While kids of the 80’s and 90’s had their own age-oriented horrors, media from the previous generation of young horror fans also came down to them as well. While the Boomer generation is now stereotyped with being greedy monsters looking to trample civil rights and climate change the planet into oblivion many of them were once “Monster Kids”. They came of age when the Universal Monsters and other classic horror flicks were making their debuts on TV often presented by a local horror movie host like Sivad, Vampira, or Zacherly the Cool Ghoul. They were the first generation to be introduced to Scooby-Doo. On the magazine racks the advent of publications centered around monster movies captured youthful readers, most prominently Famous Monsters of Filmland from their beloved “Uncle Forry” Forrest J. Ackerman.

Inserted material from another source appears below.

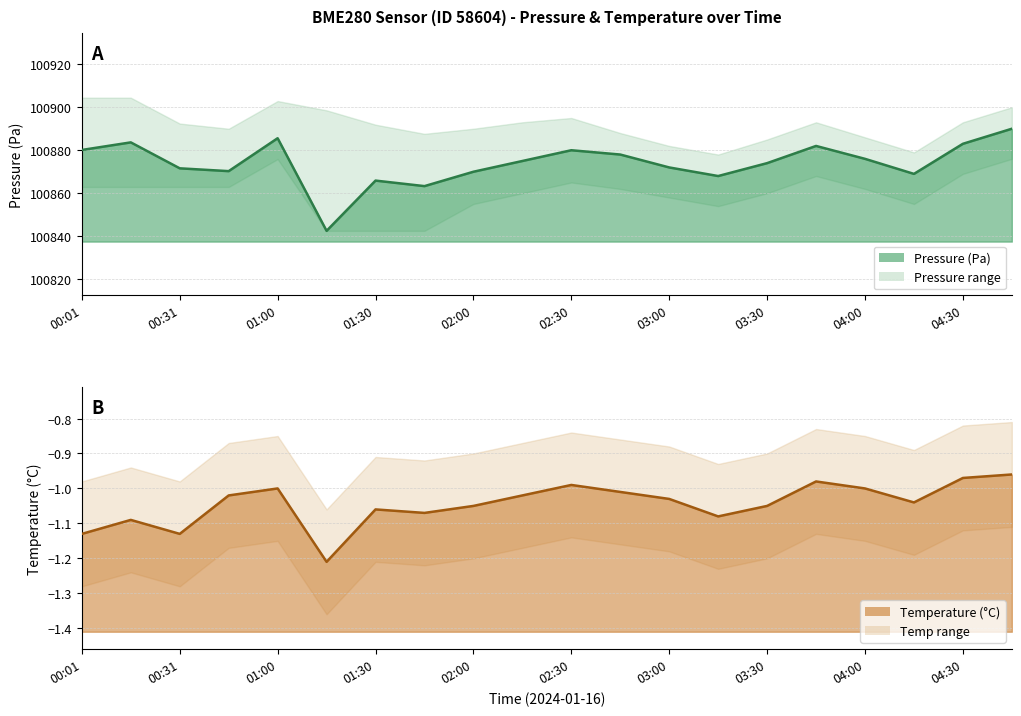

At which category does pressure reach its first local peak?

00:16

It seems like as long as kids have wanted to be entertained there has been something there to scare them even if it was something as simple as ghost stories around a campfire. “Gateway horror” is a relatively new term thrown around to describe the shows, comics, movies, books, etc intended for a younger audience. While this is not a new phenomena it exploded like many things elements of consumerism in the years following the Second World War. Nowadays there are countless adults who love all things horror and they can happily trace their passion back to the first time they read a Goosebumps book or learned that “Wolf Man has nards” or caught an episode of Courage the Cowardly Dog. No matter what overprotective parents may say, it is good for children to be scared. It teaches them that there are things in the dark worthy of being cautious of instilling them with a smart sense of self-preservation. There have been numerous studies showing that watching horror entertainment is linked with being able to react cleverly and rationally in real scary situations. On the flipside it also gives them way to channel their own fears and see them confronted perhaps inspiring a sense of courage within themselves. But most of all, horror is damn entertaining there is a reason it continuously inspires such passion from a large number or people. It provides something for people that no other genre seemingly can.

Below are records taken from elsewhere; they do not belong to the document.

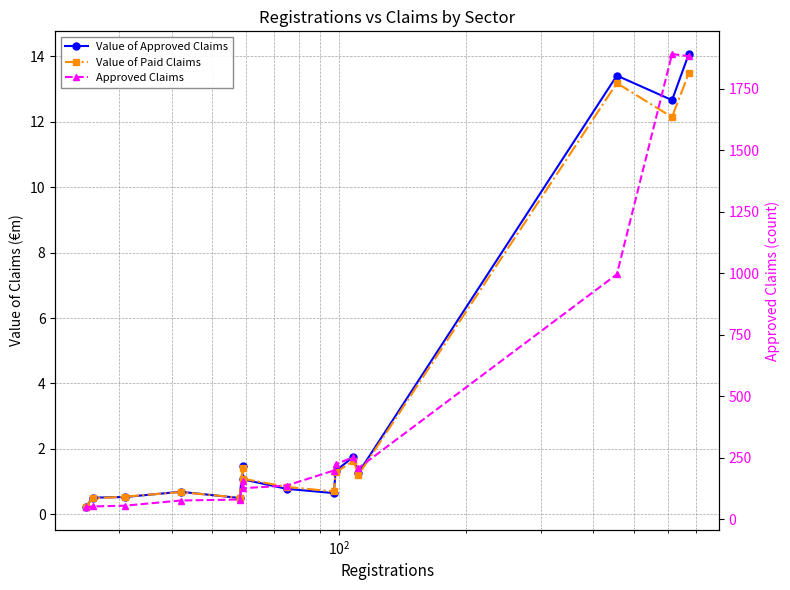

Reading left to right, extract all data points from this chart.

Value of Approved Claims: 0.2	0.5	0.5	0.7	0.5	1.5	1.1	0.8	0.7	1.3	1.8	1.3	13.4	12.7	14.1
Value of Paid Claims: 0.2	0.5	0.5	0.7	0.5	1.4	1.1	0.8	0.7	1.3	1.6	1.2	13.2	12.1	13.5
Approved Claims: 49.0	52.0	55.0	76.0	80.0	155.0	126.0	137.0	198.0	223.0	253.0	208.0	996.0	1892.0	1883.0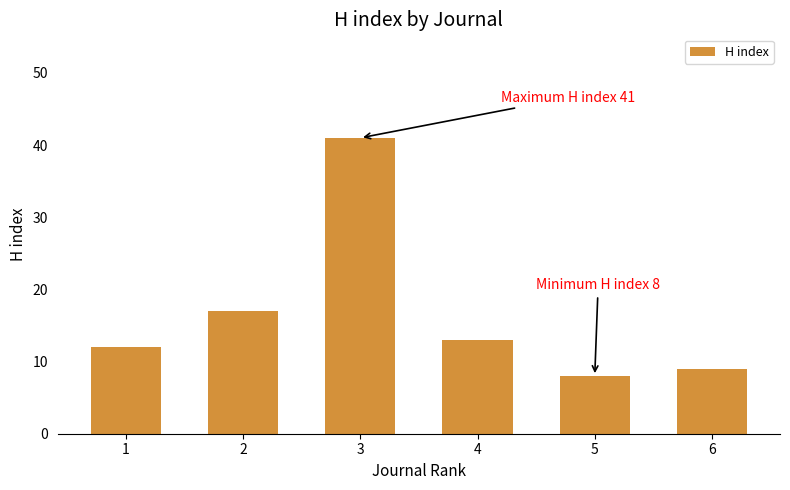

Reading left to right, extract all data points from this chart.

12	17	41	13	8	9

It is incredibly important for younger humans to discover horror in all of its grim glory and the way they do that is through gateway horror. Sadly it seems as though this style of storytelling is nowhere near as prevalent as it once was. This may largely have to do with the increasing corporatization of entertainment by only a handful of companies who above all would like to play it safe to appeal to as broad of range of people as possible. There was a time when Disney films was the introduction many youths had to scarier elements in storytelling but that has not been the case in a number of years. In 2011 when Harper Collins rereleased the Scary Stories to Tell in the Dark books they omitted the iconic and unnerving artwork of Stephen Gammell with more by-the-number illustrations from Brett Helquist. There is still a market out there for kids who want scary things as the success various TV shows can attest. While the House of Mouse may shy away from being scary for kids on the big screen, on the small screen they gave viewers shows like Gravity Falls and Owl House. Stranger Things producer Shawn Levy recently gave an interview with the Hollywood Reporter where he expressed a certain surprise that so many viewers fall into the 9-13 age range. Why that is surprising to him, I am not sure as the wildly popular show shares so much DNA with the many forms of media which introduced the previous generation of horror fans to the genre when they were that age. In rebooting The Munsters, rockstar turned filmmaker Rob Zombie made a point of breaking away his usual trashy vulgar style to get a PG rating with the express purpose of drawing in younger viewers. We know this audience is out there because the recent animated Addams Family films pulled in big box office numbers. Hopefully the decision makers at the top realize that kids do indeed like the spooky and macabre tailored to their age range. They say young people are our tomorrow so we ,must instill them with a healthy sense of today.